Chłopak zaśmiał się krótko, nakładając ser na kanapki.
- Nie, nie prowadzimy z Tobą głupich gierek. – zapewnił. – Jesteś inna, podobna do nas. Pewnie jakbyś była dziewczyną któregoś z nas inaczej byśmy cię traktowali. Ale lubimy cię, w twoim towarzystwie czujemy się tak jak kiedyś…
Co? Tak jak kiedyś, czyli jak? Czyżby chłopcy nie zawsze byli tacy beztroscy jak teraz.

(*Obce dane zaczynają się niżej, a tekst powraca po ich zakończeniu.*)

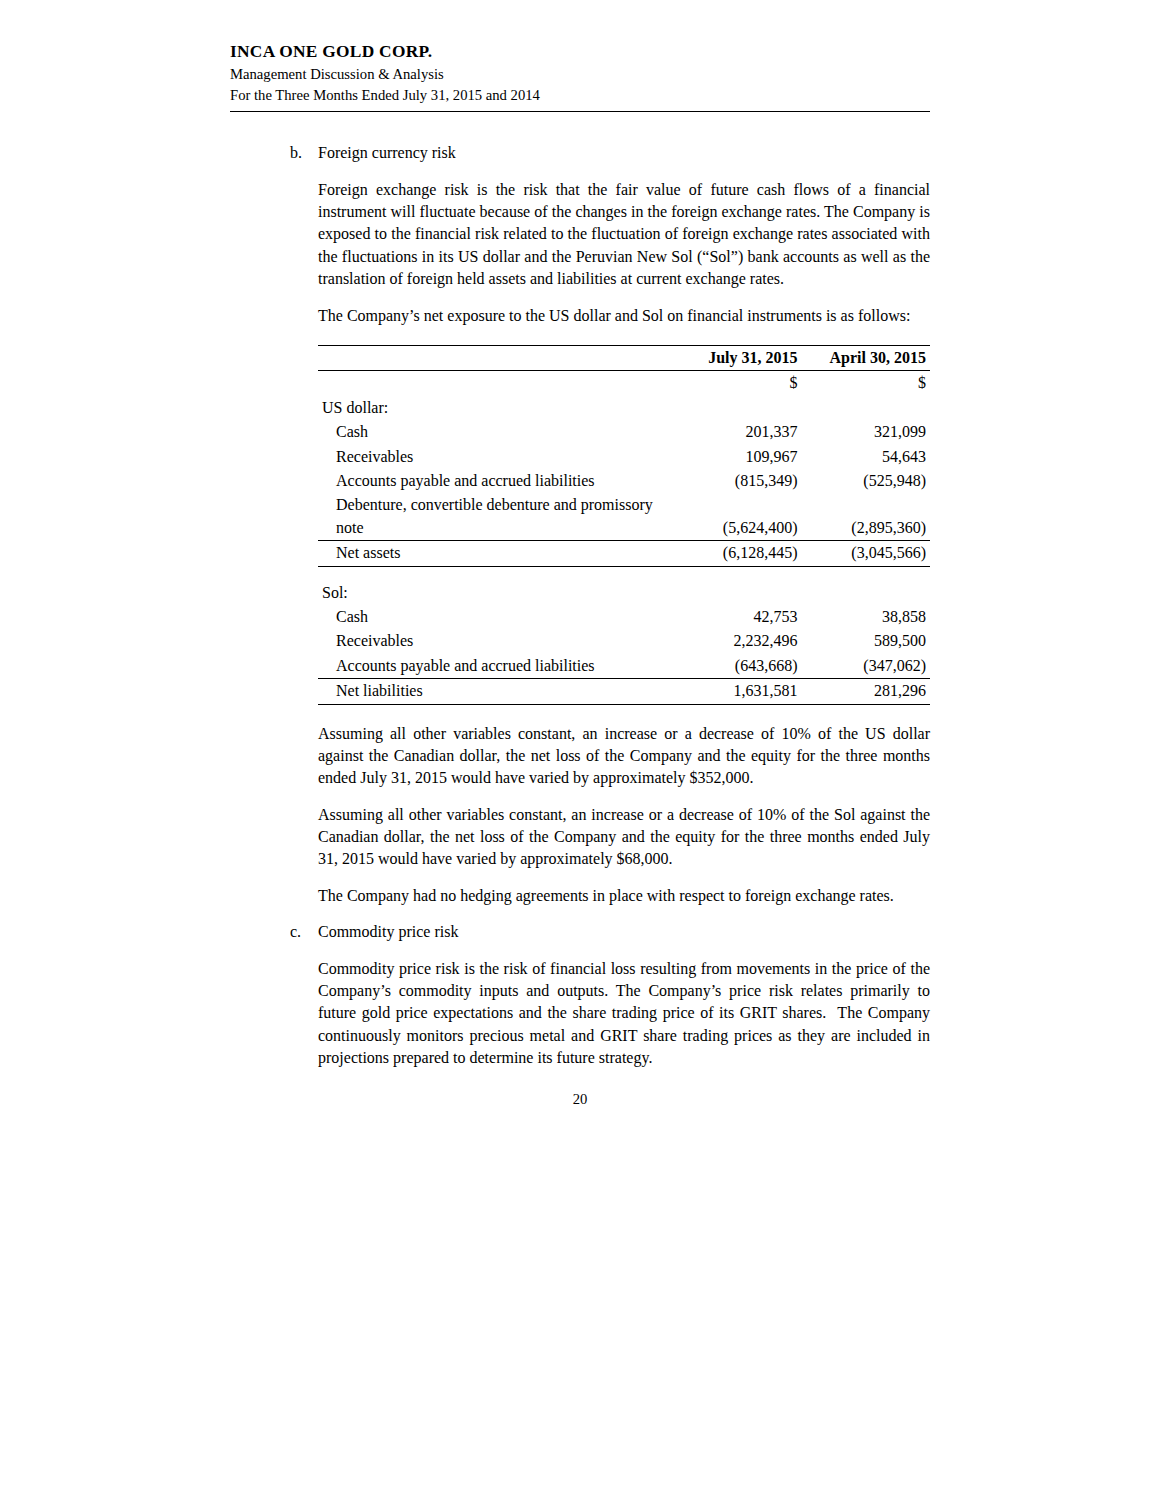INCA ONE GOLD CORP.
Management Discussion & Analysis
For the Three Months Ended July 31, 2015 and 2014
b.
Foreign currency risk
Foreign exchange risk is the risk that the fair value of future cash flows of a financial instrument will fluctuate because of the changes in the foreign exchange rates. The Company is exposed to the financial risk related to the fluctuation of foreign exchange rates associated with the fluctuations in its US dollar and the Peruvian New Sol (“Sol”) bank accounts as well as the translation of foreign held assets and liabilities at current exchange rates.
The Company’s net exposure to the US dollar and Sol on financial instruments is as follows:
| | July 31, 2015 | April 30, 2015 |
| --- | --- | --- |
| | $ | $ |
| US dollar: | | |
| Cash | 201,337 | 321,099 |
| Receivables | 109,967 | 54,643 |
| Accounts payable and accrued liabilities | (815,349) | (525,948) |
| Debenture, convertible debenture and promissory note | (5,624,400) | (2,895,360) |
| Net assets | (6,128,445) | (3,045,566) |
| Sol: | | |
| Cash | 42,753 | 38,858 |
| Receivables | 2,232,496 | 589,500 |
| Accounts payable and accrued liabilities | (643,668) | (347,062) |
| Net liabilities | 1,631,581 | 281,296 |
Assuming all other variables constant, an increase or a decrease of 10% of the US dollar against the Canadian dollar, the net loss of the Company and the equity for the three months ended July 31, 2015 would have varied by approximately $352,000.
Assuming all other variables constant, an increase or a decrease of 10% of the Sol against the Canadian dollar, the net loss of the Company and the equity for the three months ended July 31, 2015 would have varied by approximately $68,000.
The Company had no hedging agreements in place with respect to foreign exchange rates.
c.
Commodity price risk
Commodity price risk is the risk of financial loss resulting from movements in the price of the Company’s commodity inputs and outputs. The Company’s price risk relates primarily to future gold price expectations and the share trading price of its GRIT shares. The Company continuously monitors precious metal and GRIT share trading prices as they are included in projections prepared to determine its future strategy.
20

Milion pytań nasunęło mi się na język, lecz blondyn szybko urwał temat oznajmując, że posiłek gotowy.
Wraz z talerzem pełnym przepysznie wyglądających kanapek weszliśmy do salonu, gdzie czekała na nas reszta chłopaków.
- Kanapki! – od razu przywitał na Lou z wielkim uśmiechem na widok jedzenia.
- Powiedziałem, że wam nie dam. – przypomniał Horan.
- No mi nie dasz? Wiesz, jak teraz nie jestem już z Hazzą… - zaczął uwodzicielskim głosem Louis, spacerując palcami po ramieniu przyjaciela.
- Moją jedyną miłością jest jedzenie, przykro mi. – skwitował Niall.
- Co się do cholery dzieje na tym świecie?! Czy już nikt mnie nie kocha? – chłopak tupnął jedną nogą o podłogę, zwracając na siebie uwagę reszty nastolatków.
- Na mnie nie patrz. – odpowiedział Liam, gdy tylko napotkał wzrok Lou.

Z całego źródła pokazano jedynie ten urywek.